Publication year - 2013
Publication title -
chemical biology and drug design
Language(s) - English
Resource type - Journals
SCImago Journal Rank - 0.59
H-Index - 77
eISSN - 1747-0285
pISSN - 1747-0277
DOI - 10.1111/cbdd.1427
Subject(s) - antimicrobial , leishmania donovani , plasmodium falciparum , tricyclic , chemistry , guanidine , stereochemistry , antimalarial agent , antifungal , in vitro , pharmacology , microbiology and biotechnology , biology , leishmaniasis , malaria , biochemistry , organic chemistry , visceral leishmaniasis , immunology
Fifty analogues of batzelladine K were synthesized and evaluated for in vitro antimalarial ( Plasmodium falciparum ), antileishmanial ( Leishmania donovani ), antimicrobial (panel of bacteria and fungi), antiviral (HIV‐1) activities. Analogues 14h and 20l exhibited potential antimalarial activity against chloroquine‐sensitive D6 strain with IC 50 1.25 and 0.88 μ m and chloroquine‐resistant W2 strain with IC 50 1.64 and 1.07 μ m , respectively. Analogues 12c and 14c having nonyl substitution showed the most potent antileishmanial activity with IC 50 2.39 and 2.78 μ m and IC 90 11.27 and 12.76 μ m , respectively.
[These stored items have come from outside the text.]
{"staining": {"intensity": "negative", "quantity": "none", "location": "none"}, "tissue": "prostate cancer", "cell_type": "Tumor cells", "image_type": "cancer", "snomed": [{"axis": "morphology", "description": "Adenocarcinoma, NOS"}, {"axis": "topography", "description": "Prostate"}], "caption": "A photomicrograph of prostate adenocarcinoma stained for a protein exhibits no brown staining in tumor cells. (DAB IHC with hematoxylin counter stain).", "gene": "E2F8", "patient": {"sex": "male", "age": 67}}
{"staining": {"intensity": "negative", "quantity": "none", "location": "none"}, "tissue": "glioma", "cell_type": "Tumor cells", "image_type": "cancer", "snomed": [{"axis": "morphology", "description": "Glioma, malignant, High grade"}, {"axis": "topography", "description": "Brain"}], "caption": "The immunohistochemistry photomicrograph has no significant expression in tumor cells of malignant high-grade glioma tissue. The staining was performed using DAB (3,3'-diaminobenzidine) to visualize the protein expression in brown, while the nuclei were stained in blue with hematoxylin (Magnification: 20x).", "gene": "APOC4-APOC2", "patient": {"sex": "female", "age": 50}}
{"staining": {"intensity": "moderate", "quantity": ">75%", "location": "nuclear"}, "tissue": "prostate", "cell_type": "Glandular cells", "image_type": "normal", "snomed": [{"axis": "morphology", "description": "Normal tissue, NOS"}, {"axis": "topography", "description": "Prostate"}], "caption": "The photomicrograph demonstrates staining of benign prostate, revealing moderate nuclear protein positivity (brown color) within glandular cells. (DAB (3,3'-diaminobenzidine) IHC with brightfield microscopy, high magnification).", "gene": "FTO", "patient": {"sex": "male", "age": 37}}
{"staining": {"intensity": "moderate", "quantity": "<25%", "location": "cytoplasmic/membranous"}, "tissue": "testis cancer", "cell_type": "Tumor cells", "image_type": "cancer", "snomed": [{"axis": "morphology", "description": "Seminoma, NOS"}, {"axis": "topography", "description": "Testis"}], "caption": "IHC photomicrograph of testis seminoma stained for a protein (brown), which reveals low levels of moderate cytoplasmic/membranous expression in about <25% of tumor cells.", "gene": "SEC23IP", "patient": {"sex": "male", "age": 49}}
Three analogues 12c , 14c, and 14i were the most active against various pathogenic bacteria and fungi with IC 50 < 3.02 μ m and MIC/MBC/MFC <6 μ m . Analogue 20l having pentyl and methyl substituents on tricycle showed promising activities against all pathogens. However, none was found active against HIV‐1. Our study demonstrated that the tricyclic guanidine compounds provide new structural class for broad spectrum activity.